# Texto extraído:

Aquel hombre que supo instalarse en el universo del cine como, probablemente, el más apuesto, romántico y galán de todos los James Bond de la historia cumple 90 años. Y sigue protagonizando una vida de película.
En efecto, Sean Connery nació en Edimburgo, Escocia, el 25 de agosto de 1930, proveniente de una familia de trabajadores; su batalla por la existencia siempre ha tenido que ver con el esfuerzo y la apuesta a los permanentes desafíos.
Su padre, Joseph Connery, era un trabajador de fábrica y conductor de camiones, católico de origen irlandés y con antepasados en el condado de Wexford; mientras que su madre, Euphamia, era una mujer de trabajos domésticos y protestante.
Así dadas las cosas, su primer trabajo fue como repartidor de leche, y posteriormente se alistó en la Marina Real Británica. De ese época datan dos tatuajes que reflejan, según su propio testimonio, sus compromisos personales, referidos, puntualmente, a su familia y a Escocia. Ya licenciado de la Marina por problemas médicos, pasó por diferentes empleos, desde peón de granja hasta modelo artístico y pulidor de ataúdes.
Un estudiante artístico, Richard De Marco, que pintó varios cuadros notables tempranos de Connery, lo describió como “muy recto, y también un poco tímido, demasiado hermoso para las palabras”.
Un detalle poco conocido de su vida radica en que Connery fue un excelente futbolista: después de haber jugado para Bonnyrigg Rose Athletic Football Club en sus años mozos, se le ofreció una prueba con el East Fife FC, mientras se encontraba de gira con el South Pacific, y en oportunidad de disputar un encuentro contra un equipo local en el cual Matt Busby, gerente del Manchester United, estaba observándolo detenidamente.
Según los informes de la época, a Busby le impresionó su destreza física y le ofreció, en consecuencia, un contrato por valor de 25 libras por semana. Connery lo rechazó y confesó, tiempo después, que estuvo tentado a aceptarlo, pero recordó, en este sentido, que “comprendí que un futbolista de primera categoría ya empezaba su decadencia a la edad de 30 años y yo ya tenía 23; decidí ser actor, situación que resultó ser una de mis decisiones más inteligentes”.

# Lista de tareas:
**a.** Edita todo lo que va desde "Su padre, Joseph" hasta "domésticos y protestante." en el texto sobre Sean Connery, de modo que diga "Cork" donde dice "Wexford".
**b.** Traduce al inglés esta oración del texto sobre Sean Connery: «Un estudiante artístico, Richard De Marco, que pintó varios cuadros notables tempranos de Connery, lo describió como “muy recto, y también un poco tímido, demasiado hermoso para las palabras”.»
**c.** Prosigue el texto sobre Sean Connery a partir de su última oración.
El material no es necesario para resolver ninguna tarea.

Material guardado
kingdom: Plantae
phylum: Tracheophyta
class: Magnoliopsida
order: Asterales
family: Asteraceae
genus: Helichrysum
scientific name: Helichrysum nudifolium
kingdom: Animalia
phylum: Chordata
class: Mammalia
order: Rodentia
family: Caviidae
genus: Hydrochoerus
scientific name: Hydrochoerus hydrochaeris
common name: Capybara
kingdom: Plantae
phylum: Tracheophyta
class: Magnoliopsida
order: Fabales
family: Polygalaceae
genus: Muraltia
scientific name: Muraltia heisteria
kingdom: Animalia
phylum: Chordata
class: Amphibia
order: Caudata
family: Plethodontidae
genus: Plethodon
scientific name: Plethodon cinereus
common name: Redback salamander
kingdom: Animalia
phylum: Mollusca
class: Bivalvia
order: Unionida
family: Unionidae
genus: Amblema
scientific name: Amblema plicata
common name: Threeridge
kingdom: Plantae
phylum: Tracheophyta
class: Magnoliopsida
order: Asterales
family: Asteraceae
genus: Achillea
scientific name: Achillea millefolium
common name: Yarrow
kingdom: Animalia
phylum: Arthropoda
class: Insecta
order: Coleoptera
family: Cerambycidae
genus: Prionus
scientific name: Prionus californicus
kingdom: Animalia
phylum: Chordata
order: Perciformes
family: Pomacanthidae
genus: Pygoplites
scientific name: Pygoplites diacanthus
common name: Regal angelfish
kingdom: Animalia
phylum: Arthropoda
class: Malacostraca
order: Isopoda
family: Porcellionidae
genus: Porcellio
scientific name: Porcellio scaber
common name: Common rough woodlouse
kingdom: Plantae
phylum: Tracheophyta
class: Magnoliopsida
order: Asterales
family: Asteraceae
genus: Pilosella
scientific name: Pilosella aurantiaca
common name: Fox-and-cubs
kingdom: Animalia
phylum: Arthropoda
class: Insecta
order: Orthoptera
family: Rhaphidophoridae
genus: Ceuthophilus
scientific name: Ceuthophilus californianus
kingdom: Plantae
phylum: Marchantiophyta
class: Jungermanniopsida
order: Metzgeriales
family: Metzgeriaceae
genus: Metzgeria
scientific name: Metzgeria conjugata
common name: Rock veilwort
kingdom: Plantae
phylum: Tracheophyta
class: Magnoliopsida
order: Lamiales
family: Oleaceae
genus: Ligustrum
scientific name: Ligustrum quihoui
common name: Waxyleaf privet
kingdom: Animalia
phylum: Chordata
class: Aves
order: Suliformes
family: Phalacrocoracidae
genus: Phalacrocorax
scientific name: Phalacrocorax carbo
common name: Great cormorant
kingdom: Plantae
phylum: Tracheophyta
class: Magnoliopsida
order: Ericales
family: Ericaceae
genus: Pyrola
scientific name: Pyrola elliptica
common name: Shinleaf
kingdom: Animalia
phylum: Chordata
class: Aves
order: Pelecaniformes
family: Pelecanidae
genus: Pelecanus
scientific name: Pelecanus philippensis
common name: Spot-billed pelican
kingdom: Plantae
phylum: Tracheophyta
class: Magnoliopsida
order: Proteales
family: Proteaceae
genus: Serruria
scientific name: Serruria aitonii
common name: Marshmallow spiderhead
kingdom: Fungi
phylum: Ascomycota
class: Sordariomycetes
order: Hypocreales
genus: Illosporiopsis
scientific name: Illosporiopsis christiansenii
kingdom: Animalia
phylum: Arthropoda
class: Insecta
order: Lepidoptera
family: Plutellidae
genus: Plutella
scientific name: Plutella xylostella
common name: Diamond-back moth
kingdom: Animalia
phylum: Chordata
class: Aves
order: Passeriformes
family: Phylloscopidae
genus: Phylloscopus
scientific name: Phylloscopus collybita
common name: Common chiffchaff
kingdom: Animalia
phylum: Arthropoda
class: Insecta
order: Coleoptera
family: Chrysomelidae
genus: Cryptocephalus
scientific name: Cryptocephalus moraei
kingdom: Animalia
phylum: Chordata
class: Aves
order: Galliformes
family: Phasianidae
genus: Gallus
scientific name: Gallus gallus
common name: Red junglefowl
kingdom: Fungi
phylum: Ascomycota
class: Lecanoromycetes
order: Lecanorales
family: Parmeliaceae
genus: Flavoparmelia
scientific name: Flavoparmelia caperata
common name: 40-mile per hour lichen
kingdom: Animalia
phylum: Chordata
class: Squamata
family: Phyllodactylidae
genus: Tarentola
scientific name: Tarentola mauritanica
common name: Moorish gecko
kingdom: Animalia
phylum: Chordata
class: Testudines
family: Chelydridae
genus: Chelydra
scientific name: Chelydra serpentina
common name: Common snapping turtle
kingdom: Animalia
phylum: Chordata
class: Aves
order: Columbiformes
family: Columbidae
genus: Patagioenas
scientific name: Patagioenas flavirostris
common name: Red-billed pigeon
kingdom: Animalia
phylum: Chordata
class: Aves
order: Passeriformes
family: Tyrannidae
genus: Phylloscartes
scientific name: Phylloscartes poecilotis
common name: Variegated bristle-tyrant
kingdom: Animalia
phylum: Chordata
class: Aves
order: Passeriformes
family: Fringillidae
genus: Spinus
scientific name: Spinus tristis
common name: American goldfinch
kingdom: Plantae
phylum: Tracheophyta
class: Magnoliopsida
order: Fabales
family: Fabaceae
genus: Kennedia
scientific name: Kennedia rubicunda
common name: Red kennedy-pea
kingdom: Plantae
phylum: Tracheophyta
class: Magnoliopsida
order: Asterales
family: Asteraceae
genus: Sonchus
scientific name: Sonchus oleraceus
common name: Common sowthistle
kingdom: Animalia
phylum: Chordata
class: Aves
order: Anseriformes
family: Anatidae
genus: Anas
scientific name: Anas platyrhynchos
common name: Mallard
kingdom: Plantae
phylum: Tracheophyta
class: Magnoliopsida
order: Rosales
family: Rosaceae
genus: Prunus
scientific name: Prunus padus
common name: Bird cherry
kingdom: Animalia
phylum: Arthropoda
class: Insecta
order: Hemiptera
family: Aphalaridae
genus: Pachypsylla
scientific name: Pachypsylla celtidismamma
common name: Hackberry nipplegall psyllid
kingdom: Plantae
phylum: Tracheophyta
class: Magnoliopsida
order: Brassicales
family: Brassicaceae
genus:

# Respuestas del ejercicio:
**a.**
Su padre, Joseph Connery, era un trabajador de fábrica y conductor de camiones, católico de origen irlandés y con antepasados en el condado de Cork; mientras que su madre, Euphamia, era una mujer de trabajos domésticos y protestante.

**b.** An art student, Richard De Marco, who painted several notable early paintings of Connery, described him as "very upright, and also a little shy, too beautiful for words."

**c.**
Luego de una serie de incursiones por el ámbito cinematográfico sin mayor relevancia, su gran oportunidad llegaría en 1962, cuando fue elegido para interpretar el papel de James Bond, un agente del servicio secreto británico creado por el autor Ian Fleming. El éxito de las películas de James Bond fue tal que se hicieron varias secuelas: “De Rusia con amor” (1963), “Dedos de oro” (1964), “Operación Trueno” (1965) y “Sólo se vive dos veces” (1967).
A principio de la década de los setenta, ya cansado del personaje y decidido a no encasillarse, cedió su lugar a George Lazenby, quién interpretó a Bond en una película solamente, llamada “Al servicio de su majestad”. El desempeño de Lazenby no conformó al público, entonces, debido a ello, las empresas cinematográficas empezaron a generar mucha presión, circunstancia por la que Connery regresó a regañadientes para protagonizar “Diamantes para la eternidad”, en 1971.
Después de esta película abandonó definitivamente el papel de Bond, siendo sustituido por Roger Moore. Y entonces se inició otra etapa para Connery, más fecunda, personal y arriesgada en el plano estrictamente artístico.
Visitó la Argentina en 1989 para protagonizar “Higlander II” junto con otro mediático del cine de ese entonces: Christophe Lambert. Y aquí, en Buenos Aires, como no podía ser de otra manera, hizo honor, precisamente, a sus mejores recursos de galán maduro. Cada mañana, se lo veía desayunar con una dama distinta en el salón comedor del Hotel Plaza, todas ellas, siempre, de menor edad que la estrella Hollywood.